ENTRIES SUPPLIED: Begin

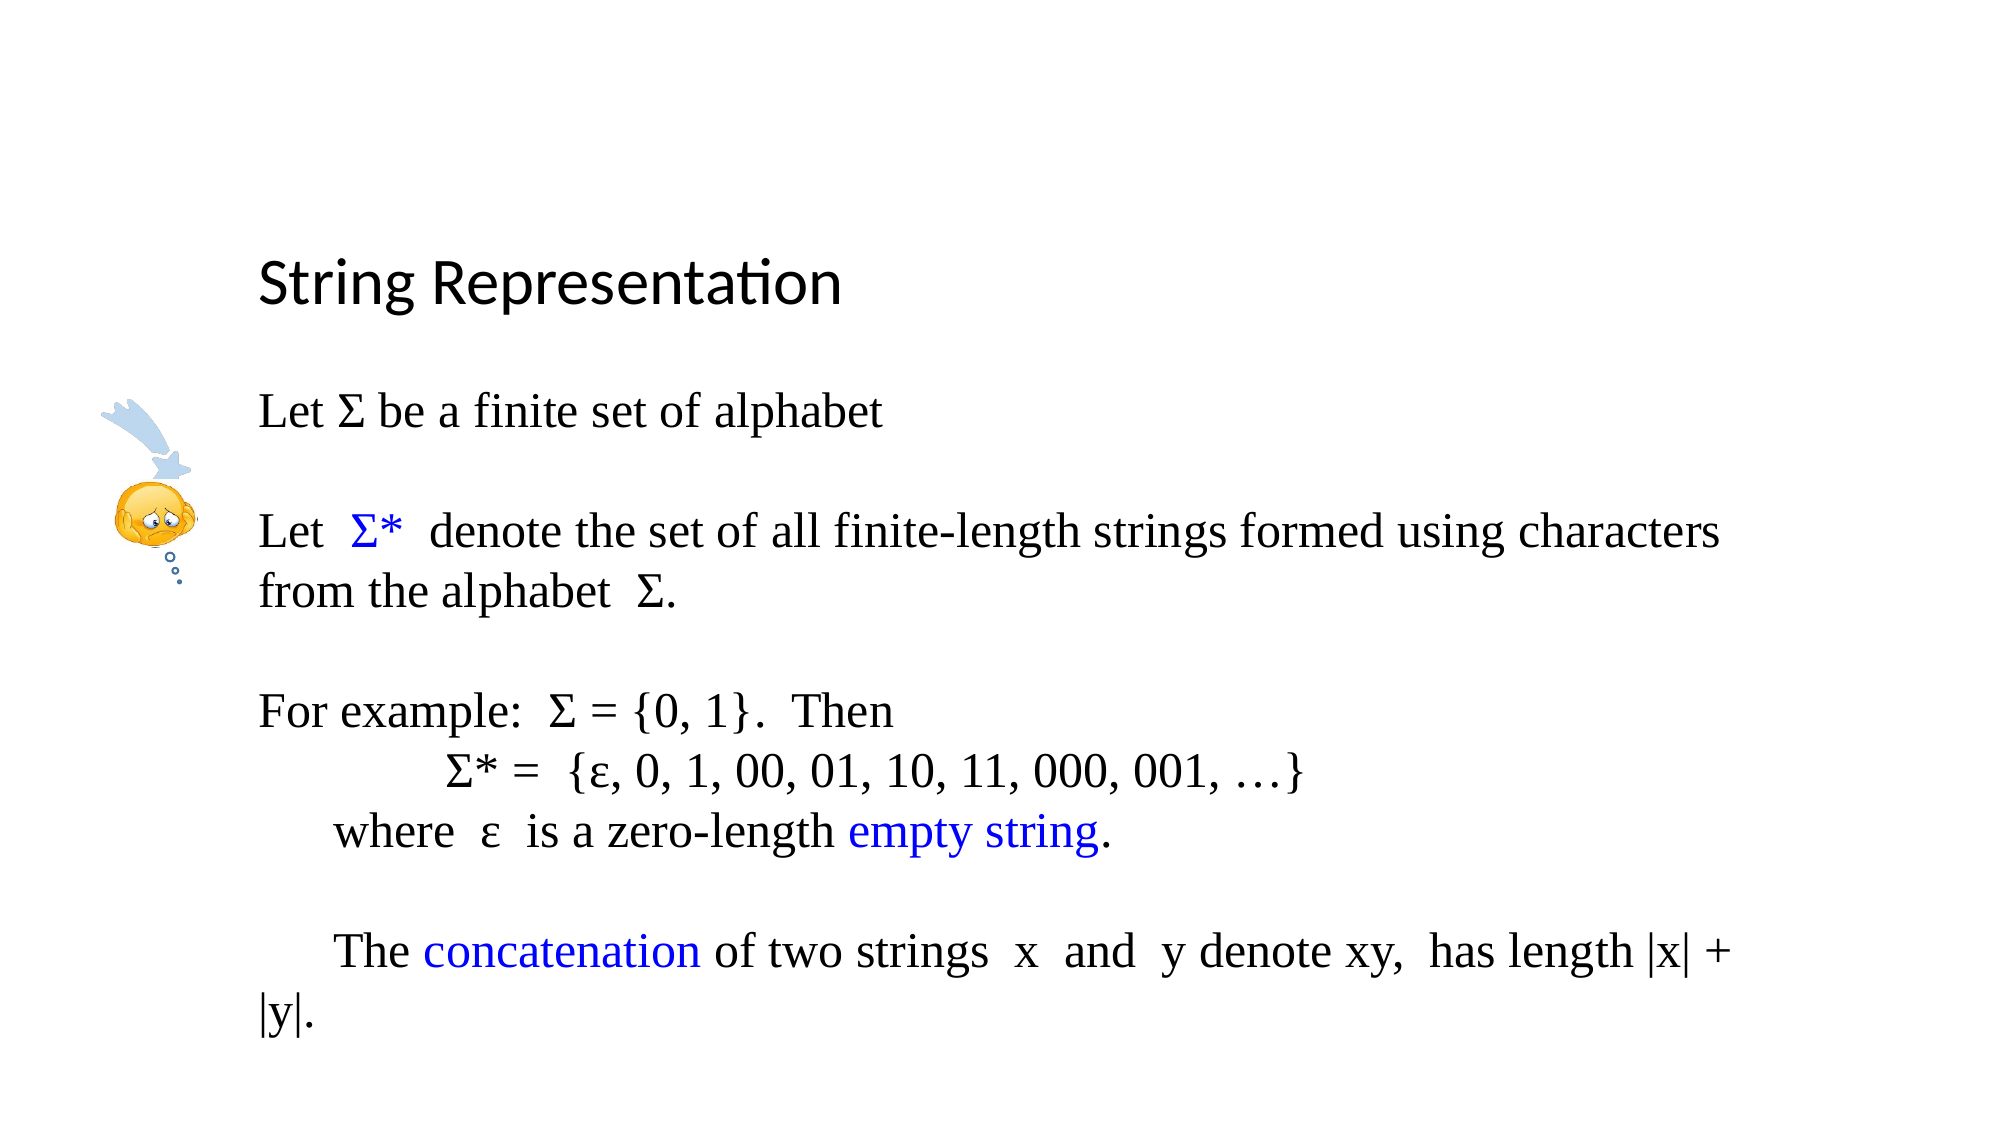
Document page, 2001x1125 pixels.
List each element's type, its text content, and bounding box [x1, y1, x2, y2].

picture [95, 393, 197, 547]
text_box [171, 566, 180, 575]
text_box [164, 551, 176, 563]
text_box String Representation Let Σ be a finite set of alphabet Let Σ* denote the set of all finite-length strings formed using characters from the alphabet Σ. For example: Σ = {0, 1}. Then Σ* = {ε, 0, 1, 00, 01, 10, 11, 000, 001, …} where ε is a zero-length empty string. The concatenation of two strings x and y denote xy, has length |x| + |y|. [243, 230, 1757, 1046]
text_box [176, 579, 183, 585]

ENTRIES SUPPLIED: End
ENTRIES SUPPLIED: Begin

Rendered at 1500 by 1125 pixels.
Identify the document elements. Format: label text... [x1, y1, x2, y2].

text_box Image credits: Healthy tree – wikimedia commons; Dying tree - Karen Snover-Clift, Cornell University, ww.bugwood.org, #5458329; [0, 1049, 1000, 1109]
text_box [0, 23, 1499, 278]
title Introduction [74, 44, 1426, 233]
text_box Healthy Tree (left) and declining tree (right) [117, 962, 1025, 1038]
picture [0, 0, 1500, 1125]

ENTRIES SUPPLIED: End

■ WHAT TO DO: Which lines of the records hold the string "pixels"? Copy each one.

■ REPLY TO THE TASK:
Document page, 2001x1125 pixels.
Rendered at 1500 by 1125 pixels.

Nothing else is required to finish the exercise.